Reproduce word for word everything in the data from its first line down to the line containing "ضعیف، ناامنی گسترده", with both of those lines included.
*** Opening of DATA ***
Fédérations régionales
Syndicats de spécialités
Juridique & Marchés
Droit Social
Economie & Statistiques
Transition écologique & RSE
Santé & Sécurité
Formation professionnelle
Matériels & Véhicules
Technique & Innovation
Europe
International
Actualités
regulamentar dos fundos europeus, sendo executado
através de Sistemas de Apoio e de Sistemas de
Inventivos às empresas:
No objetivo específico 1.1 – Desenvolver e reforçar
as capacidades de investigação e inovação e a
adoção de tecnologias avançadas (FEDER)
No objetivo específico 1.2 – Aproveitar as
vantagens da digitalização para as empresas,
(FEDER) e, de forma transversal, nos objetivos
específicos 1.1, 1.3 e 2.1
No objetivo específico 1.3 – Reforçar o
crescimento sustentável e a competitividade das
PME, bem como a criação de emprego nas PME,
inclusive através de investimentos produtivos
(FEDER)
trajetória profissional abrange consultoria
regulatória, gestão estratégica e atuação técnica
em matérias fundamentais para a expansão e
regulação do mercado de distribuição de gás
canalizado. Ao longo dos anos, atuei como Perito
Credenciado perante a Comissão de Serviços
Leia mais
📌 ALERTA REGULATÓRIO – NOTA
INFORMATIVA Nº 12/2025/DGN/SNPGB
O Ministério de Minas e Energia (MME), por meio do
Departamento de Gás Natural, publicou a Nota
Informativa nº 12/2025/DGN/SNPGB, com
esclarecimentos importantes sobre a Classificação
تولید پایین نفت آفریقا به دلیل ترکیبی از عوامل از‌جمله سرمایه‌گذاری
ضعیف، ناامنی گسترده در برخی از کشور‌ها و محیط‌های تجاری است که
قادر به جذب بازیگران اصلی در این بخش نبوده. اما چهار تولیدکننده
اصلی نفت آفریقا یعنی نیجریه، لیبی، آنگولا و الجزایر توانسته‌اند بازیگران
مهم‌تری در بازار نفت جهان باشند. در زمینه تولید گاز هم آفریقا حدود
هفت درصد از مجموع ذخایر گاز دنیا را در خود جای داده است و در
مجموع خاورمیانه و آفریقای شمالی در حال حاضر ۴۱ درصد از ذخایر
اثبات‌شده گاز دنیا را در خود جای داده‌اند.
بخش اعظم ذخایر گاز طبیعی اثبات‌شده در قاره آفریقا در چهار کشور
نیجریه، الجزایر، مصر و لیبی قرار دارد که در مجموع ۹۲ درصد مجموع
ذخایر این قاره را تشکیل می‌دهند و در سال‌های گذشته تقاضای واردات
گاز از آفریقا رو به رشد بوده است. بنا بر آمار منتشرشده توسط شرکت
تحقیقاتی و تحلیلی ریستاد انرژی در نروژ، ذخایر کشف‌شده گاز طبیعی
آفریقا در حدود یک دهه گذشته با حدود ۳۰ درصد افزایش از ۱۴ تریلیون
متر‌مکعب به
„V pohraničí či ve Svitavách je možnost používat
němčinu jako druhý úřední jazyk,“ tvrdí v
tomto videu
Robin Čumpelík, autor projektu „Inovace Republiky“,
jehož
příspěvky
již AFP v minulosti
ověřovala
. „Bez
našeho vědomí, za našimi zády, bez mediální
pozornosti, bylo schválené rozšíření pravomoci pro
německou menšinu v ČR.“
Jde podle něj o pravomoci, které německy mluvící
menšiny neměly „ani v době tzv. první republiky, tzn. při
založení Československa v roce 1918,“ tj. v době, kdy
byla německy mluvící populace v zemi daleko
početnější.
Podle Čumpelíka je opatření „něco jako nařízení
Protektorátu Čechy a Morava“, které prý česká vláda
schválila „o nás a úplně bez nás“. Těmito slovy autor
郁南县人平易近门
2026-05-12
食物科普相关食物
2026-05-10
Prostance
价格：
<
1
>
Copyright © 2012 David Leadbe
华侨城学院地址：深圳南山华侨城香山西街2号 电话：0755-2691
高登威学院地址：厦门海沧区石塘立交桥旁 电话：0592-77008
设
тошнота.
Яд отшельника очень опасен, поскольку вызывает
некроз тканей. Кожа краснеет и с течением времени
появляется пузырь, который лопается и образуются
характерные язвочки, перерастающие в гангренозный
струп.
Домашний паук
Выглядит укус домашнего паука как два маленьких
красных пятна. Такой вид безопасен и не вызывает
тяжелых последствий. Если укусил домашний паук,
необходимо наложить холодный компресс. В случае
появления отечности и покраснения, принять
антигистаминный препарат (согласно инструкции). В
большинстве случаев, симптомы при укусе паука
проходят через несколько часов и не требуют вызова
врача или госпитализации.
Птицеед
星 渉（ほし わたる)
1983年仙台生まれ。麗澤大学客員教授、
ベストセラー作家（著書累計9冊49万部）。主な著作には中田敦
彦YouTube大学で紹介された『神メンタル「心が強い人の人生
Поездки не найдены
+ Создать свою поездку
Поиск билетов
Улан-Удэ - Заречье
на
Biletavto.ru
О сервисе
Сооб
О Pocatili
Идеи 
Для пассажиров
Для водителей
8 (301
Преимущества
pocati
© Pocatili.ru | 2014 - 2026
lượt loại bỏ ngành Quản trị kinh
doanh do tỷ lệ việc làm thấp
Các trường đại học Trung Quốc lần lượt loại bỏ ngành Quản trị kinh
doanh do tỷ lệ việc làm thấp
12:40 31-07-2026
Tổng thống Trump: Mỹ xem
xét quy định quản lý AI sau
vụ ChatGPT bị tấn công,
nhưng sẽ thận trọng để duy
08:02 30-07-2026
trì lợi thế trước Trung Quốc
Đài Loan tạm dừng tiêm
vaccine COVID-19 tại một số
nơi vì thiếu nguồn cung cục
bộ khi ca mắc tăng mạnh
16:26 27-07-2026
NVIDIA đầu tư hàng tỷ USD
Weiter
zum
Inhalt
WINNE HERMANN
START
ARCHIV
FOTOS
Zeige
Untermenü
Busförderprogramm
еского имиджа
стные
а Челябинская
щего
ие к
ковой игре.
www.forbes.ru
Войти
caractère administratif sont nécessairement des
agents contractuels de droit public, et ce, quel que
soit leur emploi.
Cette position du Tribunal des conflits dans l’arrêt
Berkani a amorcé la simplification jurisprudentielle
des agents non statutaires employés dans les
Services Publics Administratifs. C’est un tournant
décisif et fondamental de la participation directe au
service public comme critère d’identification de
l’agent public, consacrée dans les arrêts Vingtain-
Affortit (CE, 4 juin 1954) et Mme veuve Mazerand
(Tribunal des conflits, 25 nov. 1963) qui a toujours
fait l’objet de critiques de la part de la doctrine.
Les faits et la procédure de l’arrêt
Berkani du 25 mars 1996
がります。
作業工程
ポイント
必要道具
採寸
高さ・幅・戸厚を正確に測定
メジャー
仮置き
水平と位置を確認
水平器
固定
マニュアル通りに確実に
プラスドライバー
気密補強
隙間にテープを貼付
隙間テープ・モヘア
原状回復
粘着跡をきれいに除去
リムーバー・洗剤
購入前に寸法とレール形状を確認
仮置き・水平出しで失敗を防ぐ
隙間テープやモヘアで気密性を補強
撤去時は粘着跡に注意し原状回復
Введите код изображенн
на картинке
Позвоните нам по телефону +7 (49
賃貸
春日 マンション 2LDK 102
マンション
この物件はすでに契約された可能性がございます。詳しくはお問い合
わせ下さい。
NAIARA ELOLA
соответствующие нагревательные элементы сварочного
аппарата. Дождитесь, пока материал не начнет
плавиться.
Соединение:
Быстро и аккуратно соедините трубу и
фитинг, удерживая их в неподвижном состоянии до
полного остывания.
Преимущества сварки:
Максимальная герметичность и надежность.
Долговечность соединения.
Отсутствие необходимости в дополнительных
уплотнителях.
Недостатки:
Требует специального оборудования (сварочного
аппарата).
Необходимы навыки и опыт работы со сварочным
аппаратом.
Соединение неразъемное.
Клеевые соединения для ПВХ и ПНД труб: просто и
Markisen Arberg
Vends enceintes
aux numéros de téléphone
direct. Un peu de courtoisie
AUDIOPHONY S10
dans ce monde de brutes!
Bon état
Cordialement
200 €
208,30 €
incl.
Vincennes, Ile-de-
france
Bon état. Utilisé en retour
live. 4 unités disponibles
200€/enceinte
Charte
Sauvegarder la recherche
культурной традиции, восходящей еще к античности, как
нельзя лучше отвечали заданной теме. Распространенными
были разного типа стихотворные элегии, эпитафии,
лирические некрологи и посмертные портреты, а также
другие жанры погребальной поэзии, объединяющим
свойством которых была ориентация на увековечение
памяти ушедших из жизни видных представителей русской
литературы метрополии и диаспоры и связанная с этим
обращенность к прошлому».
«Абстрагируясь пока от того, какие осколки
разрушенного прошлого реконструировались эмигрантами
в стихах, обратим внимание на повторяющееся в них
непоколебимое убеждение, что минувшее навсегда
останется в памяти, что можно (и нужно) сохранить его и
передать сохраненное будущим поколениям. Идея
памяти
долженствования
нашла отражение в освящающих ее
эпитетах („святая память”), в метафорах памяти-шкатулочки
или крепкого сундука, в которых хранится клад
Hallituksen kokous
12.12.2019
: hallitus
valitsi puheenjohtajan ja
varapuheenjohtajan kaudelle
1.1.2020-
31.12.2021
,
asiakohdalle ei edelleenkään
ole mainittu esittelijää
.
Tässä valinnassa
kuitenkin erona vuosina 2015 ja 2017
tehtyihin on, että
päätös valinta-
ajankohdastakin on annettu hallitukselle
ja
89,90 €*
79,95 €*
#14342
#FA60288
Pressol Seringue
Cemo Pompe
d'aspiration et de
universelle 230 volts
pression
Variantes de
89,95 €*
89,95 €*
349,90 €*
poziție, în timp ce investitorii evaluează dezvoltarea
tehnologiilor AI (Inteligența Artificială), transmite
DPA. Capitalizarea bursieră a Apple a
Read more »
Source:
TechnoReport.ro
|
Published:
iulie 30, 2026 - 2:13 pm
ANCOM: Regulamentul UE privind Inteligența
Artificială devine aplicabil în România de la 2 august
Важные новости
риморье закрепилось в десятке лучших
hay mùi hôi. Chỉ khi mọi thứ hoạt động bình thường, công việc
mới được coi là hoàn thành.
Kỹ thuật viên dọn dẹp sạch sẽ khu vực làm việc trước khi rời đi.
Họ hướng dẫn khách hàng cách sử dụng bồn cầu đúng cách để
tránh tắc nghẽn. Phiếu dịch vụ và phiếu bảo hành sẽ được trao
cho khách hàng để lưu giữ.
*** Close of DATA ***
**SOLUTION BELOW**
Fédérations régionales
Syndicats de spécialités
Juridique & Marchés
Droit Social
Economie & Statistiques
Transition écologique & RSE
Santé & Sécurité
Formation professionnelle
Matériels & Véhicules
Technique & Innovation
Europe
International
Actualités
regulamentar dos fundos europeus, sendo executado
através de Sistemas de Apoio e de Sistemas de
Inventivos às empresas:
No objetivo específico 1.1 – Desenvolver e reforçar
as capacidades de investigação e inovação e a
adoção de tecnologias avançadas (FEDER)
No objetivo específico 1.2 – Aproveitar as
vantagens da digitalização para as empresas,
(FEDER) e, de forma transversal, nos objetivos
específicos 1.1, 1.3 e 2.1
No objetivo específico 1.3 – Reforçar o
crescimento sustentável e a competitividade das
PME, bem como a criação de emprego nas PME,
inclusive através de investimentos produtivos
(FEDER)
trajetória profissional abrange consultoria
regulatória, gestão estratégica e atuação técnica
em matérias fundamentais para a expansão e
regulação do mercado de distribuição de gás
canalizado. Ao longo dos anos, atuei como Perito
Credenciado perante a Comissão de Serviços
Leia mais
📌 ALERTA REGULATÓRIO – NOTA
INFORMATIVA Nº 12/2025/DGN/SNPGB
O Ministério de Minas e Energia (MME), por meio do
Departamento de Gás Natural, publicou a Nota
Informativa nº 12/2025/DGN/SNPGB, com
esclarecimentos importantes sobre a Classificação
تولید پایین نفت آفریقا به دلیل ترکیبی از عوامل از‌جمله سرمایه‌گذاری
ضعیف، ناامنی گسترده در برخی از کشور‌ها و محیط‌های تجاری است که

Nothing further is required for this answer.